Highlights from key sexual health policies across state legislatures.
Policymakers in the Missouri House health care committee passed HB398, 9-0 which modifies several state health care provisions including changes to the state’s existing expedited partner therapy (EPT) law. EPT is a clinical practice that allows health care providers to treat partner(s) of patients diagnosed with an STI without examining them first. HB398—along with its partner bill SB317 in the Missouri Senate—would add trichomoniasis to the list of STIs for which EPT is permissible. It would also allow EPT for any STI “designated as appropriate…by the Dept. of Health and Senior Services” or “recommended” in CDC guidelines. Finally, the bill’s language expands the authority of who can administer EPT from “physicians” to encompass any “health care professional” licensed under statute to prescribe medications.
Both bills would also require prenatal syphilis screening during the third trimester of pregnancy; Missouri law currently requires testing just at the first prenatal visit. The section to increase syphilis screenings during pregnancy in HB398 appears to be the language also included in HB803, which NCSD covered in January.
State lawmakers across several jurisdictions are eyeing legislation that could enforce new standards for two highly debated pharmacy-related practices.
In Wisconsin, SB737—introduced by state Senate President Mary Felzkowski (R-Tomahawk) and Rep. Todd Novak (R-Dodgeville)—would mandate that pharmacy benefit managers allow patients to use any licensed pharmacy without penalty. Pharmacy benefit managers (PBMs) act as third-party administrators between insurance carriers, pharmaceutical manufacturers, and pharmacies, negotiating prices for drug costs and sometimes limiting which pharmacies patients can go to as a result. Because of their influence on medication access, many state lawmakers feel PBMs are not operating with enough regulatory oversight or transparency.
Meanwhile New York could become the first state to force PBMs to reveal publicly how much they profit annually from rebates issued by drug manufacturers. Governor Kathy Hochul (D) endorsed A6764, which would increase reporting requirements for PBMs on aggregated rebate payments received through contracts. New York is already one of 27 states that require PBMs to share rebate details with state departments according to the National Academy for State Health Policy.
In contrast, pharmacy related practices might be subject to less restrictive parameters in a few jurisdictions. SB71, introduced by Colorado state Senator Dafna Michaelson Jenet (D – Commerce City), would prevent pharmaceutical manufacturers from limiting hospitals’ use of contract pharmacies for dispensing 340B medications. 340B refers to the federal program that mandates discounted outpatient drugs for qualifying covered entities (like certain clinics or health departments) serving vulnerable patient populations to stretch scarce federal dollars.
In addition to SB71 in Colorado, policymakers in at least three other states this year—New Hampshire, Mississippi, and South Dakota—reviewed similar bills that would prohibit pharmaceutical manufacturers from restricting the use of contract pharmacies.
Republican policymakers in Wyoming disagreed with Governor Mike Gordon (R) and overrode his veto of HB64. The bill would require any patient seeking chemical abortions to have a transvaginal ultrasound and enforce a 48-hour waiting period. “Chemical abortion” references non-surgical terminations of pregnancy, which are commonly done with the combination of two drugs: mifepristone and misoprostol. Governor Gordon vetoed the legislation due to the bill’s “invasive nature and lack of exceptions for victims of rape and incest,” according to WyoFile.
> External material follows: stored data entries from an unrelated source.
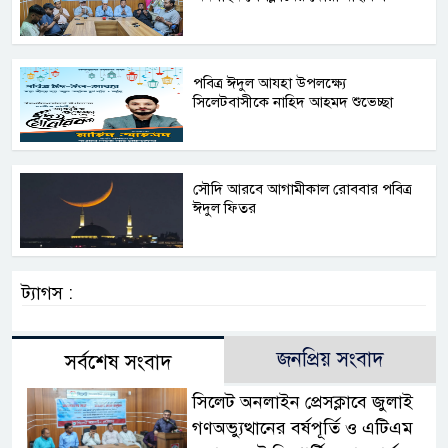
পবিত্র ঈদুল আযহা উপলক্ষ্যে
সিলেটবাসীকে নাহিদ আহমদ শুভেচ্ছা
সৌদি আরবে আগামীকাল রোববার পবিত্র
ঈদুল ফিতর
ট্যাগস :
জনপ্রিয় সংবাদ
সর্বশেষ সংবাদ
সিলেট অনলাইন প্রেসক্লাবে জুলাই
গণঅভ্যুত্থানের বর্ষপূর্তি ও এটিএম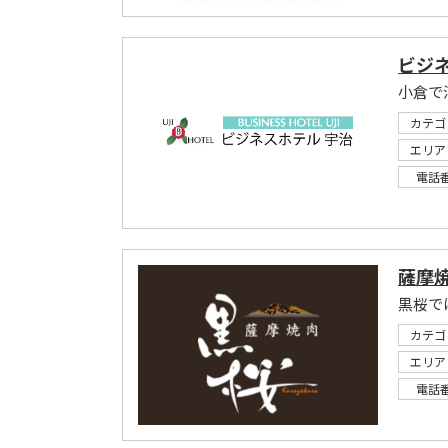
ビジ
小倉で
カテゴ
エリア
電話
薩摩焼
カテゴ
エリア
電話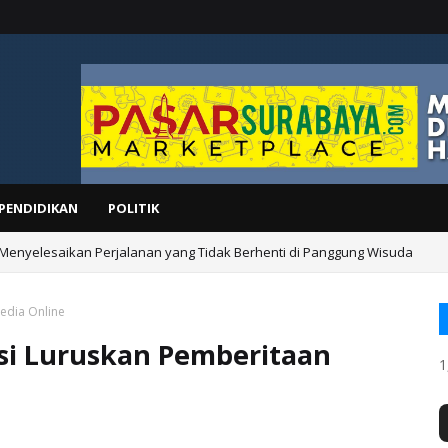
PENDIDIKAN
POLITIK
 Menyelesaikan Perjalanan yang Tidak Berhenti di Panggung Wisuda
edia Online
si Luruskan Pemberitaan
1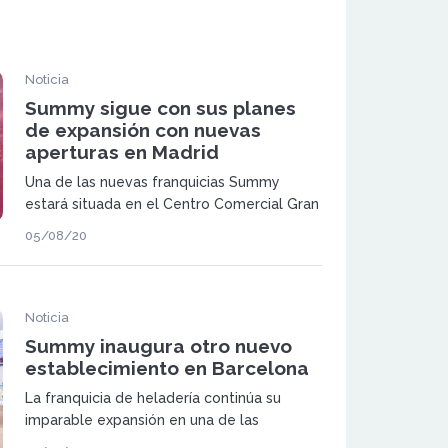
Noticia
Summy sigue con sus planes
de expansión con nuevas
aperturas en Madrid
Una de las nuevas franquicias Summy
estará situada en el Centro Comercial Gran
Vía de Hortaleza de Madrid, un centro que
05/08/20
cuenta con cerca de 7 millones de visitas
anuales y un espacio para 70 marcas.
Noticia
Summy inaugura otro nuevo
establecimiento en Barcelona
La franquicia de heladería continúa su
imparable expansión en una de las
principales localidades de Barcelona,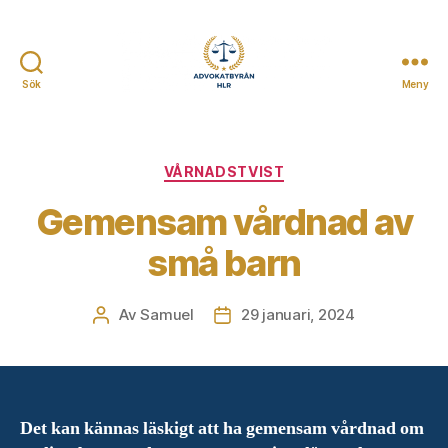
Sök
Meny
Advokatbyrån
HLR
Kategorier
VÅRNADSTVIST
Gemensam vårdnad av
små barn
Av
Samuel
29 januari, 2024
Inläggsförfattare
Inläggsdatum
Det kan kännas läskigt att ha gemensam vårdnad om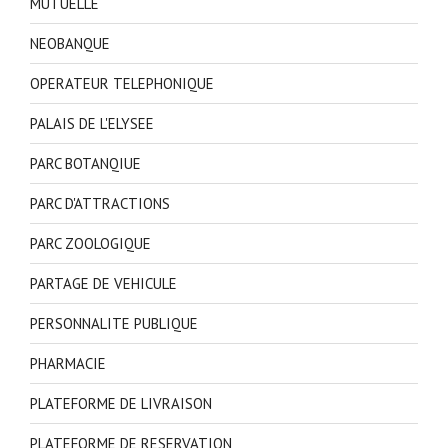
MUTUELLE
NEOBANQUE
OPERATEUR TELEPHONIQUE
PALAIS DE L'ELYSEE
PARC BOTANQIUE
PARC D'ATTRACTIONS
PARC ZOOLOGIQUE
PARTAGE DE VEHICULE
PERSONNALITE PUBLIQUE
PHARMACIE
PLATEFORME DE LIVRAISON
PLATEFORME DE RESERVATION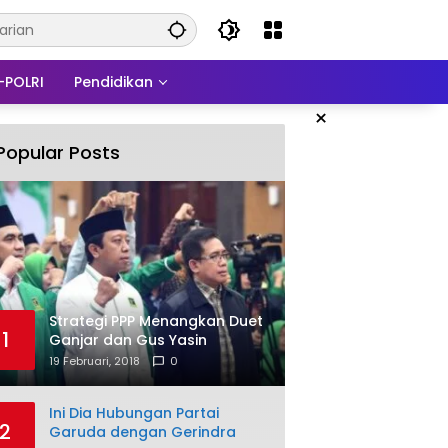
-POLRI
Pendidikan
×
Popular Posts
Strategi PPP Menangkan Duet
1
Ganjar dan Gus Yasin
19 Februari, 2018
0
Ini Dia Hubungan Partai
2
Garuda dengan Gerindra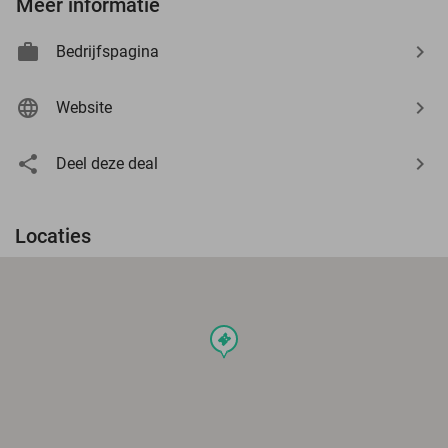
Meer informatie
Bedrijfspagina
Website
Deel deze deal
Locaties
events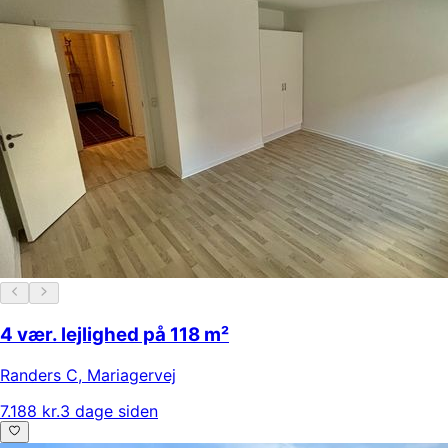
4 vær. lejlighed på 118 m²
Randers C
,
Mariagervej
7.188 kr.
3 dage siden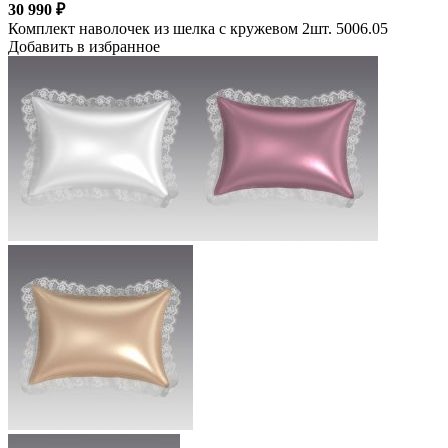
30 990 ₽
Комплект наволочек из шелка с кружевом 2шт. 5006.05
Добавить в избранное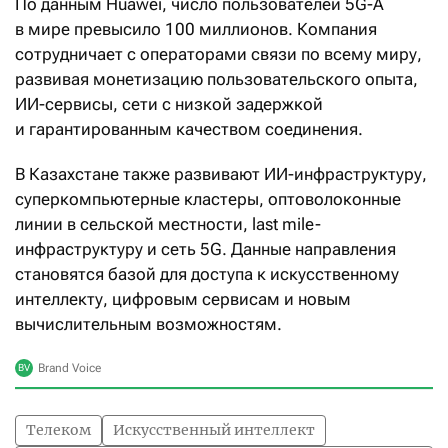
По данным Huawei, число пользователей 5G-A
в мире превысило 100 миллионов. Компания
сотрудничает с операторами связи по всему миру,
развивая монетизацию пользовательского опыта,
ИИ-сервисы, сети с низкой задержкой
и гарантированным качеством соединения.
В Казахстане также развивают ИИ-инфраструктуру,
суперкомпьютерные кластеры, оптоволоконные
линии в сельской местности, last mile-
инфраструктуру и сеть 5G. Данные направления
становятся базой для доступа к искусственному
интеллекту, цифровым сервисам и новым
вычислительным возможностям.
Телеком
Искусственный интеллект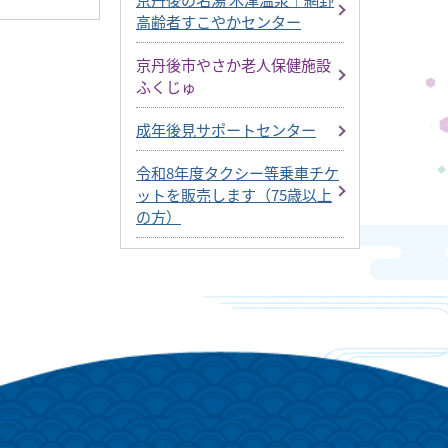
高齢者すこやかセンター
京丹後市やさか老人保健施設
ふくじゅ
成年後見サポートセンター
令和8年度タクシー等乗車チケ
ットを販売します（75歳以上
の方）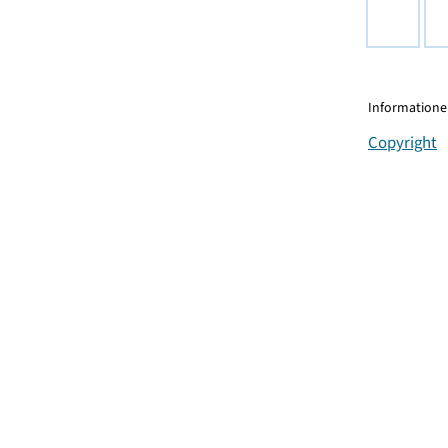
Informationen
Copyright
Lawmakers in the Wyoming House voted 45-16 and the Senate voted 22-9 to override making the bill law.
NCSD noted last month that Idaho policymakers could rescind voter-enacted Medicaid expansion by passing HB138, a “reform-or-repeal” bill. However, while HB138 narrowly passed the Idaho House, it fell short in the Senate. Policymakers alternatively rallied behind a different Medicaid bill that appeared to offer more widespread appeal to legislators. The new bill listed as HB345 passed quickly through both chambers across party lines. Unlike its predecessor, HB345 does not repeal Medicaid expansion but restructures it significantly. The legislation would add work requirements for “able-bodied” Medicaid beneficiaries, offer tax credits to individuals eligible for expanded Medicaid who purchase health care on the state marketplace, and would contract with a third-party managed care organization to provide oversight of the program. While other jurisdictions have implemented or considered enforcing work requirements for Medicaid, data from KFF suggests that such policy reforms may not be effective. Governor Brad Little (R) signed the bill into law on March 20, officially codifying the overhaul to Medicaid as the new state standard.